§ **GETOONDE TEKST**:
==*==

Mario Draghi zou wel eens de eerste president van de Europese Centrale Bank kunnen worden die gedurende zijn hele ambtsperiode van acht jaar niet een keer de rente verhoogde. Toen de Italiaan in 2011 aan het hoofd van de centrale bank kwam zat Europa midden in een ernstige schuldencrisis, waardoor hij al snel gedwongen werd de gereedschapskist van de centrale bank tevoorschijn te toveren (en leeg te halen).
Onder leiding van Draghi verlaagde de centrale bank de rente in een aantal stappen naar nul procent, verstrekte ze voor miljarden aan kortlopende leningen aan de bankensector en begon ze voor het eerst in haar jonge geschiedenis op grote schaal staatsobligaties op te kopen. Alles werd uit de kast gehaald om de economie weer aan te jagen en anno 2018 kunnen we concluderen dat het ze inderdaad gelukt is.

==*==

§ **AANGELEVERDE GEGEVENS**:
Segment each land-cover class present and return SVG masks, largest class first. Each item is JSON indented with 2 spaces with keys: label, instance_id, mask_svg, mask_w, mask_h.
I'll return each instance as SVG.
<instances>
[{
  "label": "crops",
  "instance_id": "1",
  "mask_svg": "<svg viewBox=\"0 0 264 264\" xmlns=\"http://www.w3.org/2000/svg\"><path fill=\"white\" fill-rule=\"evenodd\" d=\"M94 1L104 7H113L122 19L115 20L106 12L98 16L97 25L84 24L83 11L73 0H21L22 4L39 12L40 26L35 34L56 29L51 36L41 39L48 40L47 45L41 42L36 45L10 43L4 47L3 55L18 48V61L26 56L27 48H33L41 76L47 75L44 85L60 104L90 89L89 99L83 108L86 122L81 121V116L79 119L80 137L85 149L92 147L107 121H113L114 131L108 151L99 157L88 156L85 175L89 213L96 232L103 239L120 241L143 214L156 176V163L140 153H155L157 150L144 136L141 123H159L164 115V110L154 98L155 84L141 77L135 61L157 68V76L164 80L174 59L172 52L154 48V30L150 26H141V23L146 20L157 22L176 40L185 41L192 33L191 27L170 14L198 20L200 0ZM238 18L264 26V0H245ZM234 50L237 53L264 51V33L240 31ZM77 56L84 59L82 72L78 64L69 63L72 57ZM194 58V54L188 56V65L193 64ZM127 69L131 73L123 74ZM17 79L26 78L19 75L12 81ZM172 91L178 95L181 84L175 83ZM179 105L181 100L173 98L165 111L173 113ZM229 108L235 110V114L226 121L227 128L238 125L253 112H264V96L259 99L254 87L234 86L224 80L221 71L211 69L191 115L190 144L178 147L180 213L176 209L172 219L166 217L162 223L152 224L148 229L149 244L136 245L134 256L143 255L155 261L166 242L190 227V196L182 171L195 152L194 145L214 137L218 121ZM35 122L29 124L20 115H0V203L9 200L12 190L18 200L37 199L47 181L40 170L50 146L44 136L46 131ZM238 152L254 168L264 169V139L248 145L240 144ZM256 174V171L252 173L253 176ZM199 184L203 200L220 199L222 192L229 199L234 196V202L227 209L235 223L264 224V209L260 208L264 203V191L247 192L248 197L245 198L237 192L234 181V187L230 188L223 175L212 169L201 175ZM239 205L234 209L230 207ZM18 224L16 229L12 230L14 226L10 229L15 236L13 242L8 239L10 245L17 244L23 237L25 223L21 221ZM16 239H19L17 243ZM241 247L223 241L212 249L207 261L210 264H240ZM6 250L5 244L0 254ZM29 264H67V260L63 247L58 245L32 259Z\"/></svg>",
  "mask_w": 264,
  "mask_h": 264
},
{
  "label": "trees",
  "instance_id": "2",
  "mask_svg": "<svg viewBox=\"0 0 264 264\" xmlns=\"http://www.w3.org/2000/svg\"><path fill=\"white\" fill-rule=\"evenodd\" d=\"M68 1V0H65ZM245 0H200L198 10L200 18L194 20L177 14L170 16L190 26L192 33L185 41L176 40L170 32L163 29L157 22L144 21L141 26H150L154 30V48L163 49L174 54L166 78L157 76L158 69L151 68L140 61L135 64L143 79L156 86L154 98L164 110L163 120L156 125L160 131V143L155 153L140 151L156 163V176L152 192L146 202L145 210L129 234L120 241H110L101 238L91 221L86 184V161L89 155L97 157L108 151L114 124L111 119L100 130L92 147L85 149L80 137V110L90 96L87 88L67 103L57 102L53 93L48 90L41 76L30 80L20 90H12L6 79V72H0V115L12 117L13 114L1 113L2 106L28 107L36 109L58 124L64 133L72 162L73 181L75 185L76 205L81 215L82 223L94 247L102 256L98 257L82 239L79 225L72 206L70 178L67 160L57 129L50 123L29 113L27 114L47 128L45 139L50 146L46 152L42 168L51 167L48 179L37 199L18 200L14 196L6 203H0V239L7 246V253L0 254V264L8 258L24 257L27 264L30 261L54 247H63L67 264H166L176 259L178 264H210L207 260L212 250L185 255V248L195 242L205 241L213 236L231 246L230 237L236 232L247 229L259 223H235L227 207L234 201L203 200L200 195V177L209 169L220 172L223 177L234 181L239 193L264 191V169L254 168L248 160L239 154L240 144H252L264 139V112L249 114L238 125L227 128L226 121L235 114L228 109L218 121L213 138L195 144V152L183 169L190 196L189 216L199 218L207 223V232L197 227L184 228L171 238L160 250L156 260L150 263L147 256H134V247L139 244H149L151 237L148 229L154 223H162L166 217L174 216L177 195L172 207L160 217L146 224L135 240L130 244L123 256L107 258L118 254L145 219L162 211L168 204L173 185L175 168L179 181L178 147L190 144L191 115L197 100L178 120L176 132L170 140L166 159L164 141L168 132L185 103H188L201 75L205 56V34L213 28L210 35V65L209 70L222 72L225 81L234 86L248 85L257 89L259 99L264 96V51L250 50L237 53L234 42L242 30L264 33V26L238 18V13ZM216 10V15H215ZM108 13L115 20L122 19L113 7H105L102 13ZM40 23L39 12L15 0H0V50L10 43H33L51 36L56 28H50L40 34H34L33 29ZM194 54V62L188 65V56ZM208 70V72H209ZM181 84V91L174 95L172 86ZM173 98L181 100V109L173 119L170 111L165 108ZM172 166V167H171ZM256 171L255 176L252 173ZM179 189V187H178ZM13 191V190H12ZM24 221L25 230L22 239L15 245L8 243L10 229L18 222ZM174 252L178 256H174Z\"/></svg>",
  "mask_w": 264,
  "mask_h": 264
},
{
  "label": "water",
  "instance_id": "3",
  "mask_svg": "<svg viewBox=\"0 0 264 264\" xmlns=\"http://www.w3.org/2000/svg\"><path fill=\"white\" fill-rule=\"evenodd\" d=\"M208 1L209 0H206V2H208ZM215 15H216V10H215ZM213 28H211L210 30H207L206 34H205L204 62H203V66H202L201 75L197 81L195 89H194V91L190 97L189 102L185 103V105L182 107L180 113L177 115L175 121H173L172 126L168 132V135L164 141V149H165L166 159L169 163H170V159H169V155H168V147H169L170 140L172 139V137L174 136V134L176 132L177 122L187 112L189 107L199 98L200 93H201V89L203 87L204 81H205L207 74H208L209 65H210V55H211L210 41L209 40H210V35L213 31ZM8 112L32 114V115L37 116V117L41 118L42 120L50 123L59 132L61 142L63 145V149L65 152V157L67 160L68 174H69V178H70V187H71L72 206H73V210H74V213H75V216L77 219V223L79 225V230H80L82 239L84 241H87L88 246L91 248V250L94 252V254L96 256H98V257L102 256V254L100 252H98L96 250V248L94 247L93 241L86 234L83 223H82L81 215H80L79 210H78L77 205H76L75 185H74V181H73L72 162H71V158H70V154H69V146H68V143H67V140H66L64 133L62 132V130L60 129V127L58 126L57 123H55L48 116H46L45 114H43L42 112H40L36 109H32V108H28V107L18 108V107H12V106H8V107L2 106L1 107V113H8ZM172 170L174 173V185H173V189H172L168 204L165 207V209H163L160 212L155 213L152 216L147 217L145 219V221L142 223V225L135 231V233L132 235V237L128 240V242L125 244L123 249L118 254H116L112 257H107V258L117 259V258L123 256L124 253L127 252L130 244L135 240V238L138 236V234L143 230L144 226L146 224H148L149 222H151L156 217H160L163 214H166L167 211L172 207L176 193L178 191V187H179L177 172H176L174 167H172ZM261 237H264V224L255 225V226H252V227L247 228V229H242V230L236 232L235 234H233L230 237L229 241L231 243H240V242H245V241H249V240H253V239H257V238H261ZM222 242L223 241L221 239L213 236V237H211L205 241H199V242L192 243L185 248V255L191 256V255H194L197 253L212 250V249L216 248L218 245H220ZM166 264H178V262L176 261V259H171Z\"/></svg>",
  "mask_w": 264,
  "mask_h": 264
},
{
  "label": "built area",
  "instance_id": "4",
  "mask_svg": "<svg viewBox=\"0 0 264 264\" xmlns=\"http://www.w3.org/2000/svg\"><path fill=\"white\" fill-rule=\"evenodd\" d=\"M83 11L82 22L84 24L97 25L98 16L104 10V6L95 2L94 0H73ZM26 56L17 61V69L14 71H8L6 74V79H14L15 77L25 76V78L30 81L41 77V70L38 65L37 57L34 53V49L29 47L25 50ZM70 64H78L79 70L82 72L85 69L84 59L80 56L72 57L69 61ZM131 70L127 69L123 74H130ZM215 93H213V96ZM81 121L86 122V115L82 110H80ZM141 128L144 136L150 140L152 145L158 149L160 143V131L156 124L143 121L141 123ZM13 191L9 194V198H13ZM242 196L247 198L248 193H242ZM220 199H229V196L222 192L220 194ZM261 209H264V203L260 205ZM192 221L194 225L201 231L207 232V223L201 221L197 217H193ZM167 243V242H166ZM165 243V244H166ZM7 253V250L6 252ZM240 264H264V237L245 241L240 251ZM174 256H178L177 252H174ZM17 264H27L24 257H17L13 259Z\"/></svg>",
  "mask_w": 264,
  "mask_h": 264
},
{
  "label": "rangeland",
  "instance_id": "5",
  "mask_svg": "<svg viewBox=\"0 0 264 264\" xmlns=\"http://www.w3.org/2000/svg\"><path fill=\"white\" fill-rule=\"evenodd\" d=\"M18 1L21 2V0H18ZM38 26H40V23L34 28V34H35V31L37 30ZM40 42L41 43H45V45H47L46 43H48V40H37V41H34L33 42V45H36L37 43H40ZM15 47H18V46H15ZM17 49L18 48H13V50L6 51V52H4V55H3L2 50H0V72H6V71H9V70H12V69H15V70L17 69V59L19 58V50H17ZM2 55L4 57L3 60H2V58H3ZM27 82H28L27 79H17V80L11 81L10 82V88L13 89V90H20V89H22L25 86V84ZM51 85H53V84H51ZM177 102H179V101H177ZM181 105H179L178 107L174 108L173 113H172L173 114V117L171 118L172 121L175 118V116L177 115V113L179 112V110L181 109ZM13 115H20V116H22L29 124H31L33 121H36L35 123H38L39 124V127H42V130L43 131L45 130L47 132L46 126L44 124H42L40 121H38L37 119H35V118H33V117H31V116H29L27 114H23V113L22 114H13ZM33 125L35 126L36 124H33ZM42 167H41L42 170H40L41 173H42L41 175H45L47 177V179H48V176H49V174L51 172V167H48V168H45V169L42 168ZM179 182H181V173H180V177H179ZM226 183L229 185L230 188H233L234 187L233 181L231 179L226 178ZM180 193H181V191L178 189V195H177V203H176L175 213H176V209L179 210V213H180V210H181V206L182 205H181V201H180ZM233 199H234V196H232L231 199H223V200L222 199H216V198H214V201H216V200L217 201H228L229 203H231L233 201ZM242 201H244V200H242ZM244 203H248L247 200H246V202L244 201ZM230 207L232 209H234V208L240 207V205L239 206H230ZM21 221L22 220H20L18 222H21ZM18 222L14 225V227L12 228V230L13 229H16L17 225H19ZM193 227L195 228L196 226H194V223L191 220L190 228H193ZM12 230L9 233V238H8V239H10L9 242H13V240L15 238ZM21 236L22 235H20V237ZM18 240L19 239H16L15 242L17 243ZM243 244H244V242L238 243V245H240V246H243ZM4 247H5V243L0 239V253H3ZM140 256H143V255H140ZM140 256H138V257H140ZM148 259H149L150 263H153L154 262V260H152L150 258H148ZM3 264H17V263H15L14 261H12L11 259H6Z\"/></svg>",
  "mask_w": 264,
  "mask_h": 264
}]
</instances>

==*==

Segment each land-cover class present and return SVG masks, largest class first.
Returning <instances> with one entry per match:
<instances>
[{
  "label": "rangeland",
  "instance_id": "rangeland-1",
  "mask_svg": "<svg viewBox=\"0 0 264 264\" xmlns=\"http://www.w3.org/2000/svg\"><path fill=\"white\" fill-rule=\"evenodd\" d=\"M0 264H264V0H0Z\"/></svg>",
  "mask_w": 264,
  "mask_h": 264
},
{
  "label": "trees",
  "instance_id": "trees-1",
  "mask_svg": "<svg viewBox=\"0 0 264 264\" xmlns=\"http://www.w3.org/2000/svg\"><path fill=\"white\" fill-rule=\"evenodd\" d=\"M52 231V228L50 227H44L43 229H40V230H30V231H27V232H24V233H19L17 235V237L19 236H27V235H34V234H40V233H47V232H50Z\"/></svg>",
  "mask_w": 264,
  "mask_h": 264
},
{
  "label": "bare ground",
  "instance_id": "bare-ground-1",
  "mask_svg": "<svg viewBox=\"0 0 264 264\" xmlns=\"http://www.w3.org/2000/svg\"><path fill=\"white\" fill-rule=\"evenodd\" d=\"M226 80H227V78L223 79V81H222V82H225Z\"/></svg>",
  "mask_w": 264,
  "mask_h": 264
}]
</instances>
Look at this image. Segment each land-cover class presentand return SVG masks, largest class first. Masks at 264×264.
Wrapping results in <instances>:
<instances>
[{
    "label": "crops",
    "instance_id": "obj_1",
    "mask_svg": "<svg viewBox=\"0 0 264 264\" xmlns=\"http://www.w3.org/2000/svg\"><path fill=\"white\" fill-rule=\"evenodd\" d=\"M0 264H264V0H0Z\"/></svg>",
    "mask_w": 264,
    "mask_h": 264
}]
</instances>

==*==

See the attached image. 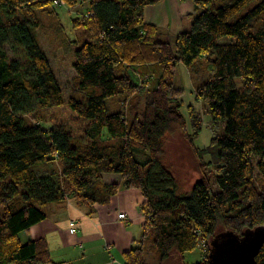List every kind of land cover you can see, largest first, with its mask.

==*==

§ **DOELEN**:
a) Druk uit de tekst over Draghi het gedeelte af van "Mario Draghi zou" tot en met "inderdaad gelukt is.".
b) Ga verder met de tekst over Draghi na de laatste zin die getoond wordt.

§ **ANTWOORDEN**:
a)
Mario Draghi zou wel eens de eerste president van de Europese Centrale Bank kunnen worden die gedurende zijn hele ambtsperiode van acht jaar niet een keer de rente verhoogde. Toen de Italiaan in 2011 aan het hoofd van de centrale bank kwam zat Europa midden in een ernstige schuldencrisis, waardoor hij al snel gedwongen werd de gereedschapskist van de centrale bank tevoorschijn te toveren (en leeg te halen).
Onder leiding van Draghi verlaagde de centrale bank de rente in een aantal stappen naar nul procent, verstrekte ze voor miljarden aan kortlopende leningen aan de bankensector en begon ze voor het eerst in haar jonge geschiedenis op grote schaal staatsobligaties op te kopen. Alles werd uit de kast gehaald om de economie weer aan te jagen en anno 2018 kunnen we concluderen dat het ze inderdaad gelukt is.

b)
Op het eerste gezicht lijkt het alsof de ECB de situatie weer onder controle heeft. De economie groeit weer, banken verstrekken weer kredieten en iedereen is weer blij. Ondanks de extreem lage rente en het opkopen van meer dan €2.000 miljard aan obligatie blijft de inflatie nog steeds onder twee procent. Hebben centrale banken dan eindelijk een nieuw evenwicht gevonden?
Waar is de inflatie?
Draghi en andere centrale banken kijken naar de officiële inflatiecijfers en zien dat het goed is. Maar beseffen ze ook dat er met al dat goedkope geld een nieuwe bubbels op de huizenmarkt werden geblazen? In het Verenigd Koninkrijk, Canada, Australië, Zweden, Nederland… overal gingen de huizenprijzen de afgelopen jaren door het dak.
Door de lage rente kunnen huishoudens opeens veel meer geld lenen, met als gevolg dat de huizenprijzen de laatste jaren alsmaar verder gestegen zijn. Daardoor voelen huizenbezitters zich rijk en durven ze ook meer geld uit te geven. Maar er komt een moment dat de prijzen niet meer verder kunnen stijgen, bijvoorbeeld omdat de rente weer toeneemt of omdat een deel van de potentiële huizenkopers simpelweg uit de markt wordt geprijsd.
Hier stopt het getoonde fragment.